▶ **Requirement**
Your answer should be an exact copy of all the entries, free of pictures.

▶ **Stored data**
-*-*-

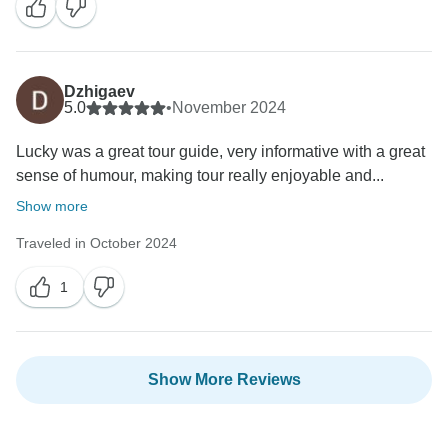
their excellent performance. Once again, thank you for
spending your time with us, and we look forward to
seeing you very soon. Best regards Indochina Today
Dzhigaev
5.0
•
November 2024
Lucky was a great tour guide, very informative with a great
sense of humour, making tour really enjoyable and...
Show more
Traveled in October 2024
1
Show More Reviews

-*-*-

▶ **Answer section**
their excellent performance. Once again, thank you for
spending your time with us, and we look forward to
seeing you very soon. Best regards Indochina Today
Dzhigaev
5.0
•
November 2024
Lucky was a great tour guide, very informative with a great
sense of humour, making tour really enjoyable and...
Show more
Traveled in October 2024
1
Show More Reviews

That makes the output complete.